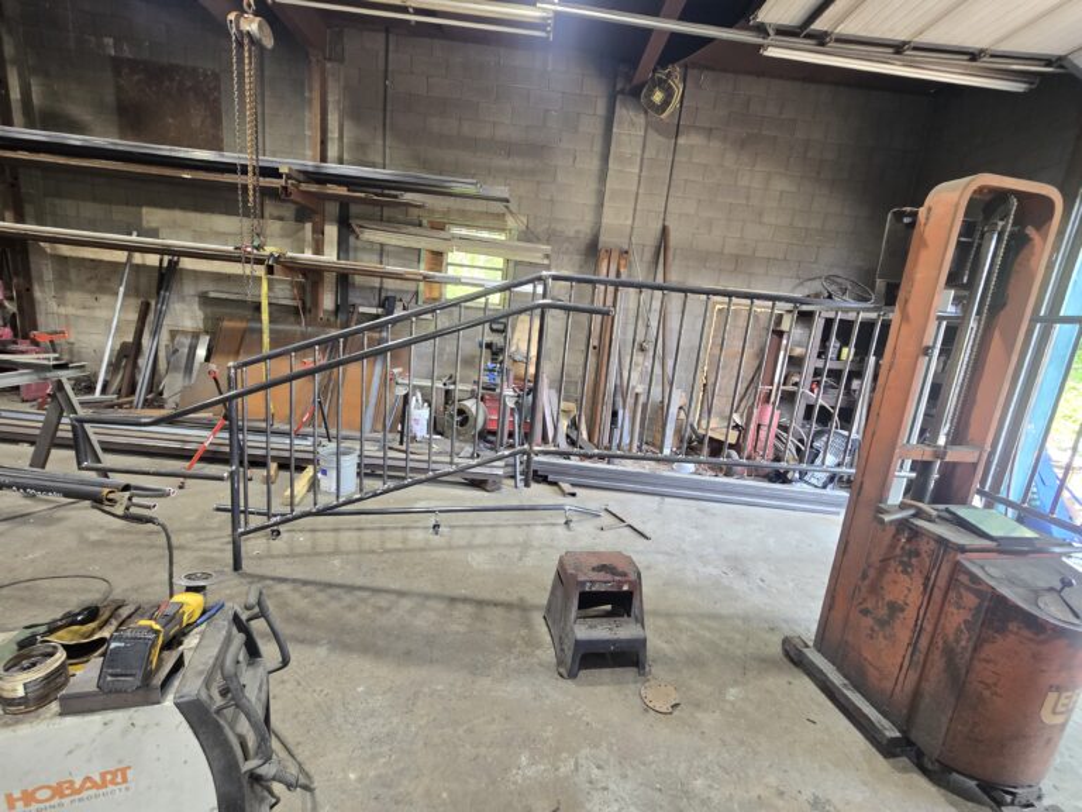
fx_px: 406
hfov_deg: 106.2
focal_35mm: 13
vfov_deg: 89.9
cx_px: 541
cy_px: 406
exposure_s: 1/60
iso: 160
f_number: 2.2
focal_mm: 2.2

## [Instructions to follow]
Transcribe all entries above exactly. Drop the pictures.

## [Written reply]
fx_px: 406
hfov_deg: 106.2
focal_35mm: 13
vfov_deg: 89.9
cx_px: 541
cy_px: 406
exposure_s: 1/60
iso: 160
f_number: 2.2
focal_mm: 2.2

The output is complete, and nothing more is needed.